Un dernier point, pour ouvrir la discussion. Hitler traverse l’ouvrage, sans qu’il soit jamais examiné comme figure particulière. J. Chapoutot ne paraît pas lui prêter de rôle prépondérant dans l’élaboration de la doctrine nazie. Il synthétise, sans novation forte apparemment, la vulgate nazie qui l’entoure. Mais n’est-ce pas sous-estimer son rôle ? Les travaux de Ian Kershaw, entre autres, ont montré à quel point Hitler a incarné une nouvelle forme de pouvoir, un rapport inédit à l’image du chef, et un jeu sur le charisme. On ne saisit pas ici comment il devient le référent ultime d’une pensée nazie dont il serait un simple contributeur. Ni si quelque chose dans cette idéologie appelait la figure du chef ; car au fond la pensée nazie aurait pu n’être qu’un mode d’emploi (haineux) du monde, sans nécessité d’un leader charismatique. D’où vient la figure d’Hitler dans la pensée nazie ? Un court passage du livre rappelle que « fürher » est un titre militaire, suggérant que le rapport du chef à sa communauté est hiérarchique et martial. Mais, alors même que les nazis raillaient l’appel au sauveur du judaïsme et du christianisme, comment l’ont-ils importé dans leur pratique politique ?

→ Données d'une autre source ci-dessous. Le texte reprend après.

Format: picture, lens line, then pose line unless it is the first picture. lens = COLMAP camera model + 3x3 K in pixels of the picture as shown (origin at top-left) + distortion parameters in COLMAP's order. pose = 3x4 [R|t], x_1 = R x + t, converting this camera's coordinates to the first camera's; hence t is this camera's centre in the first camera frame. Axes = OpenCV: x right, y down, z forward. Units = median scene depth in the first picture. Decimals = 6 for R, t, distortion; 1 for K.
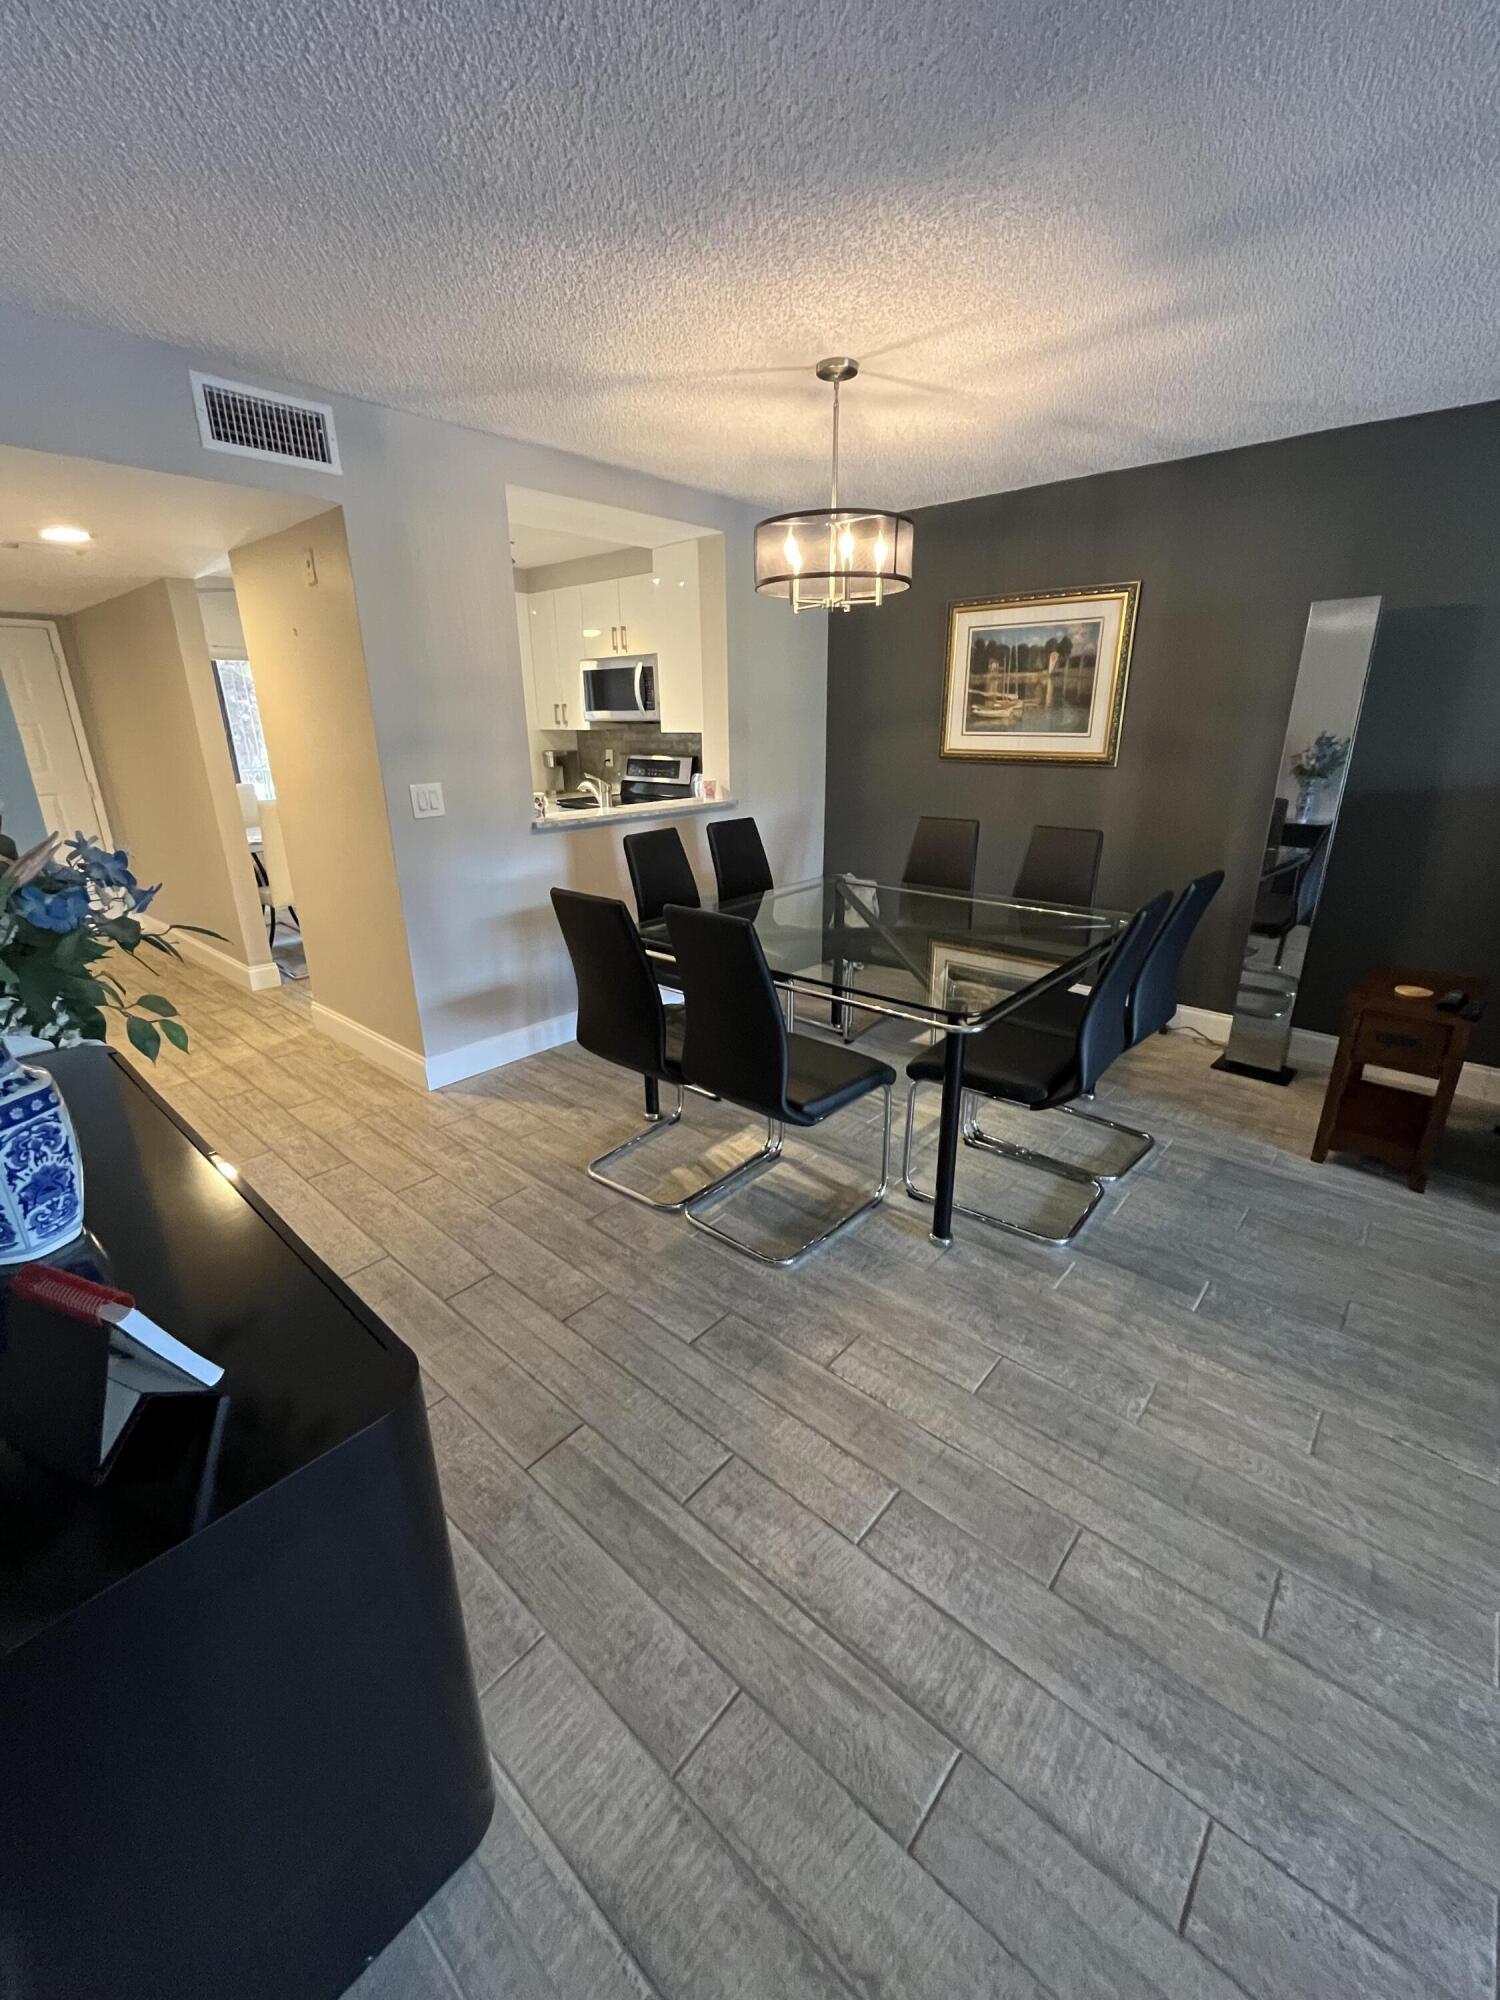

L’ouvrage de Johann Chapoutot est un travail remarquable, colossal, une plongée dans la psyché nazie dont on ne sort pas indemne. Cette Allemagne, au cœur de l’Europe, a produit méthodiquement une incroyable armature intellectuelle capable de justifier la haine et le meurtre à l’échelle industrielle. Il n’y a pas loin des paroles aux actes, de la justification de la violence au passage à la violence ; et en ces temps troublés, faire une généalogie des conditions discursives et doctrinales du crime de masse, c’est faire œuvre utile.